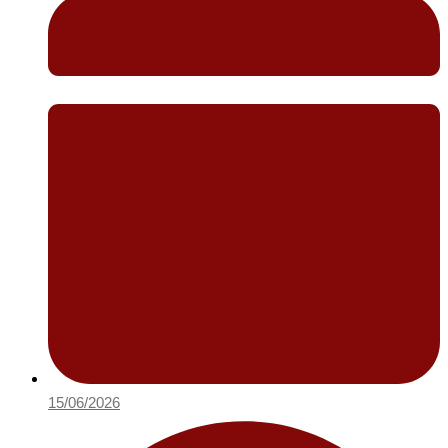
15/06/2026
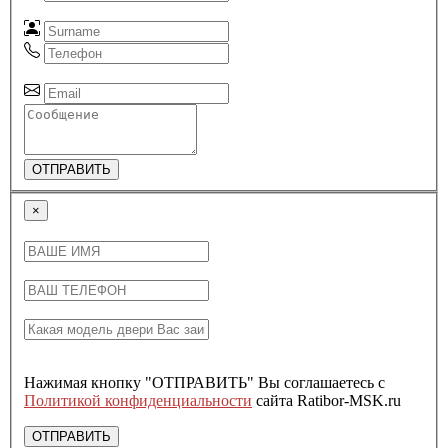
ОТПРАВИТЬ
×
Нажимая кнопку "ОТПРАВИТЬ" Вы соглашаетесь с
Политикой конфиденциальности
сайта Ratibor-MSK.ru
ОТПРАВИТЬ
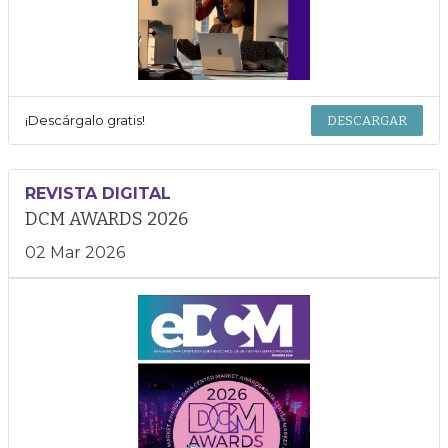
¡Descárgalo gratis!
DESCARGAR
REVISTA DIGITAL
DCM AWARDS 2026
02 Mar 2026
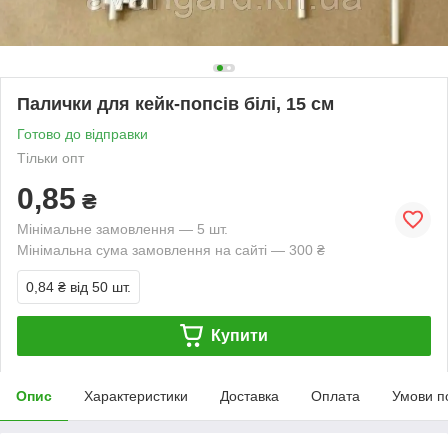
Палички для кейк-попсів білі, 15 см
Готово до відправки
Тільки опт
0,85
₴
Мінімальне замовлення — 5 шт.
Мінімальна сума замовлення на сайті — 300 ₴
0,84 ₴
від 50 шт.
Купити
Опис
Характеристики
Доставка
Оплата
Умови п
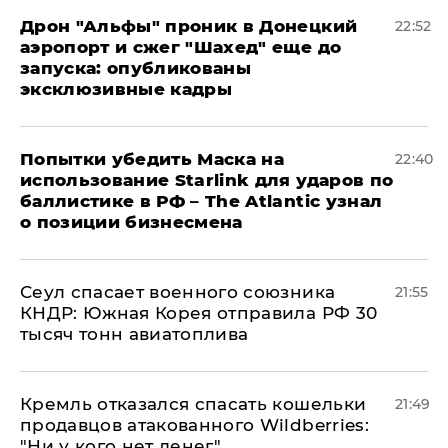
Дрон "Альфы" проник в Донецкий
22:52
аэропорт и сжег "Шахед" еще до
запуска: опубликованы
эксклюзивные кадры
Попытки убедить Маска на
22:40
использование Starlink для ударов по
баллистике в РФ – The Atlantic узнал
о позиции бизнесмена
​Сеул спасает военного союзника
21:55
КНДР: Южная Корея отправила РФ 30
тысяч тонн авиатоплива
Кремль отказался спасать кошельки
21:49
продавцов атакованного Wildberries:
"Ни у кого нет денег"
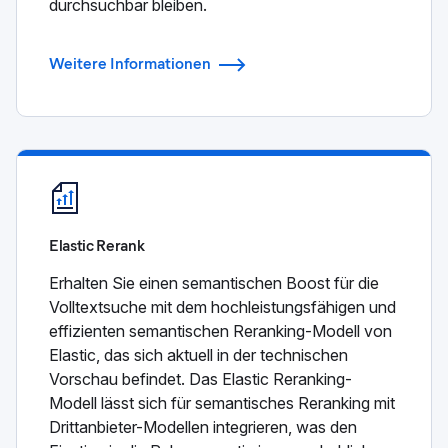
durchsuchbar bleiben.
Weitere Informationen
Elastic Rerank
Erhalten Sie einen semantischen Boost für die
Volltextsuche mit dem hochleistungsfähigen und
effizienten semantischen Reranking-Modell von
Elastic, das sich aktuell in der technischen
Vorschau befindet. Das Elastic Reranking-
Modell lässt sich für semantisches Reranking mit
Drittanbieter-Modellen integrieren, was den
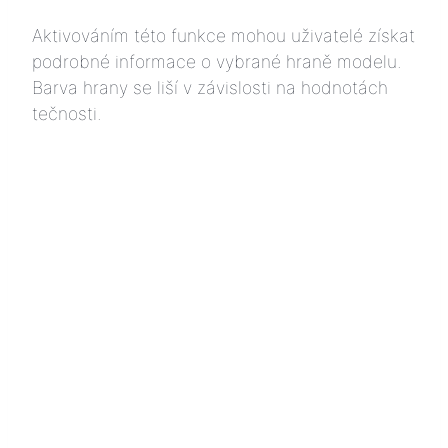
Aktivováním této funkce mohou uživatelé získat
podrobné informace o vybrané hraně modelu.
Barva hrany se liší v závislosti na hodnotách
tečnosti.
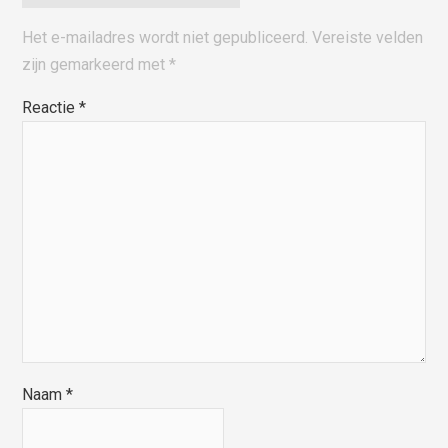
Het e-mailadres wordt niet gepubliceerd.
Vereiste velden
zijn gemarkeerd met
*
Reactie
*
Naam
*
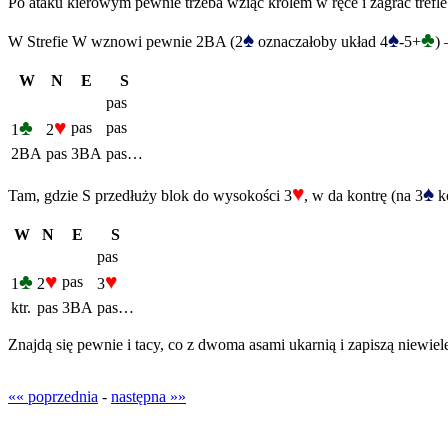
Po ataku kierowym pewnie trzeba wziąć królem w ręce i zagrać trefle 
♠
♠
♣
W Strefie W wznowi pewnie 2BA (2
oznaczałoby układ 4
-5+
) 
W
N
E
S
pas
♣
♥
pas
pas
1
2
2BA
pas
3BA
pas…
♥
♠
Tam, gdzie S przedłuży blok do wysokości 3
, w da kontrę (na 3
ko
W
N
E
S
pas
♣
♥
♥
pas
1
2
3
ktr.
pas
3BA
pas…
Znajdą się pewnie i tacy, co z dwoma asami ukarnią i zapiszą niewiel
«« poprzednia
-
następna »»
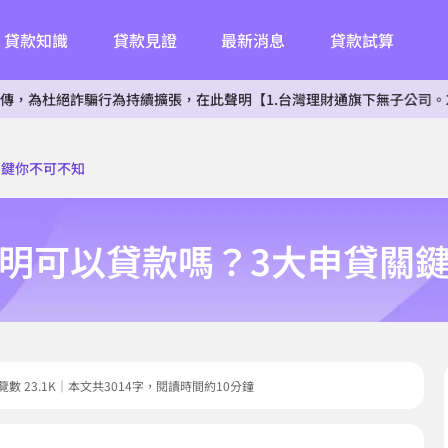
貸款知識
貸款見證
最新消息
貸款試算
詐騙行為持續擴張，在此聲明【1.台灣理財通旗下無子公司。2.無投資其
關鍵你不可不知
明可以貸款嗎？3大申貸關
9｜瀏覽數 23.1K｜本文共3014字，閱讀時間約10分鐘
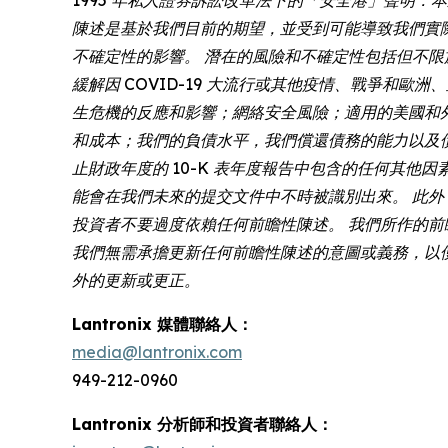
陳述是基於我們目前的期望，並受到可能導致我們實
不確定性的影響。 潛在的風險和不確定性包括但不
緩解因 COVID-19 大流行或其他疫情、戰爭
生危機的反應和影響；網絡安全風險；適用的美國和
和成本；我們的負債水平，我們償還債務的能力以及債務協議中
止財政年度的 10-K 表年度報告中包含的任何其他因
能會在我們未來的提交文件中不時被識別出來。 此
投資者不要過度依賴任何前瞻性陳述。 我們所作的前瞻性陳
我們無需承擔更新任何前瞻性陳述的意圖或義務，以
外的更新或更正。
Lantronix 媒體聯絡人：
media@lantronix.com
949-212-0960
Lantronix 分析師和投資者聯絡人：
----
Rewrite every line of text in the material above as a Markdown table with the columns "Row" and "Line," numbering the rows in order and skipping any blank lines. Leave out the pictures.

* **TASK RESULT**
| Row | Line |
|---|---|
| 1 | 15/06/2026 |
| 2 | ОТПРАВИТЬ |
| 3 | × |
| 4 | Нажимая кнопку "ОТПРАВИТЬ" Вы соглашаетесь с |
| 5 | Политикой конфиденциальности |
| 6 | сайта Ratibor-MSK.ru |
| 7 | ОТПРАВИТЬ |
| 8 | ¡Descárgalo gratis! |
| 9 | DESCARGAR |
| 10 | REVISTA DIGITAL |
| 11 | DCM AWARDS 2026 |
| 12 | 02 Mar 2026 |
| 13 | Палички для кейк-попсів білі, 15 см |
| 14 | Готово до відправки |
| 15 | Тільки опт |
| 16 | 0,85 |
| 17 | ₴ |
| 18 | Мінімальне замовлення — 5 шт. |
| 19 | Мінімальна сума замовлення на сайті — 300 ₴ |
| 20 | 0,84 ₴ |
| 21 | від 50 шт. |
| 22 | Купити |
| 23 | Опис |
| 24 | Характеристики |
| 25 | Доставка |
| 26 | Оплата |
| 27 | Умови п |
| 28 | Дрон "Альфы" проник в Донецкий |
| 29 | 22:52 |
| 30 | аэропорт и сжег "Шахед" еще до |
| 31 | запуска: опубликованы |
| 32 | эксклюзивные кадры |
| 33 | Попытки убедить Маска на |
| 34 | 22:40 |
| 35 | использование Starlink для ударов по |
| 36 | баллистике в РФ – The Atlantic узнал |
| 37 | о позиции бизнесмена |
| 38 | ​Сеул спасает военного союзника |
| 39 | 21:55 |
| 40 | КНДР: Южная Корея отправила РФ 30 |
| 41 | тысяч тонн авиатоплива |
| 42 | Кремль отказался спасать кошельки |
| 43 | 21:49 |
| 44 | продавцов атакованного Wildberries: |
| 45 | "Ни у кого нет денег" |
| 46 | durchsuchbar bleiben. |
| 47 | Weitere Informationen |
| 48 | Elastic Rerank |
| 49 | Erhalten Sie einen semantischen Boost für die |
| 50 | Volltextsuche mit dem hochleistungsfähigen und |
| 51 | effizienten semantischen Reranking-Modell von |
| 52 | Elastic, das sich aktuell in der technischen |
| 53 | Vorschau befindet. Das Elastic Reranking- |
| 54 | Modell lässt sich für semantisches Reranking mit |
| 55 | Drittanbieter-Modellen integrieren, was den |
| 56 | Aktivováním této funkce mohou uživatelé získat |
| 57 | podrobné informace o vybrané hraně modelu. |
| 58 | Barva hrany se liší v závislosti na hodnotách |
| 59 | tečnosti. |
| 60 | Het e-mailadres wordt niet gepubliceerd. |
| 61 | Vereiste velden |
| 62 | zijn gemarkeerd met |
| 63 | * |
| 64 | Reactie |
| 65 | * |
| 66 | Naam |
| 67 | * |
| 68 | Po ataku kierowym pewnie trzeba wziąć królem w ręce i zagrać trefle  |
| 69 | ♠ |
| 70 | ♠ |
| 71 | ♣ |
| 72 | W Strefie W wznowi pewnie 2BA (2 |
| 73 | oznaczałoby układ 4 |
| 74 | -5+ |
| 75 | )  |
| 76 | W |
| 77 | N |
| 78 | E |
| 79 | S |
| 80 | pas |
| 81 | ♣ |
| 82 | ♥ |
| 83 | pas |
| 84 | pas |
| 85 | 1 |
| 86 | 2 |
| 87 | 2BA |
| 88 | pas |
| 89 | 3BA |
| 90 | pas… |
| 91 | ♥ |
| 92 | ♠ |
| 93 | Tam, gdzie S przedłuży blok do wysokości 3 |
| 94 | , w da kontrę (na 3 |
| 95 | ko |
| 96 | W |
| 97 | N |
| 98 | E |
| 99 | S |
| 100 | pas |
| 101 | ♣ |
| 102 | ♥ |
| 103 | ♥ |
| 104 | pas |
| 105 | 1 |
| 106 | 2 |
| 107 | 3 |
| 108 | ktr. |
| 109 | pas |
| 110 | 3BA |
| 111 | pas… |
| 112 | Znajdą się pewnie i tacy, co z dwoma asami ukarnią i zapiszą niewiel |
| 113 | «« poprzednia |
| 114 | - |
| 115 | następna »» |
| 116 | 貸款知識 |
| 117 | 貸款見證 |
| 118 | 最新消息 |
| 119 | 貸款試算 |
| 120 | 詐騙行為持續擴張，在此聲明【1.台灣理財通旗下無子公司。2.無投資其 |
| 121 | 關鍵你不可不知 |
| 122 | 明可以貸款嗎？3大申貸關 |
| 123 | 9｜瀏覽數 23.1K｜本文共3014字，閱讀時間約10分鐘 |
| 124 | 陳述是基於我們目前的期望，並受到可能導致我們實 |
| 125 | 不確定性的影響。 潛在的風險和不確定性包括但不 |
| 126 | 緩解因 COVID-19 大流行或其他疫情、戰爭 |
| 127 | 生危機的反應和影響；網絡安全風險；適用的美國和 |
| 128 | 和成本；我們的負債水平，我們償還債務的能力以及債務協議中 |
| 129 | 止財政年度的 10-K 表年度報告中包含的任何其他因 |
| 130 | 能會在我們未來的提交文件中不時被識別出來。 此 |
| 131 | 投資者不要過度依賴任何前瞻性陳述。 我們所作的前瞻性陳 |
| 132 | 我們無需承擔更新任何前瞻性陳述的意圖或義務，以 |
| 133 | 外的更新或更正。 |
| 134 | Lantronix 媒體聯絡人： |
| 135 | media@lantronix.com |
| 136 | 949-212-0960 |
| 137 | Lantronix 分析師和投資者聯絡人： |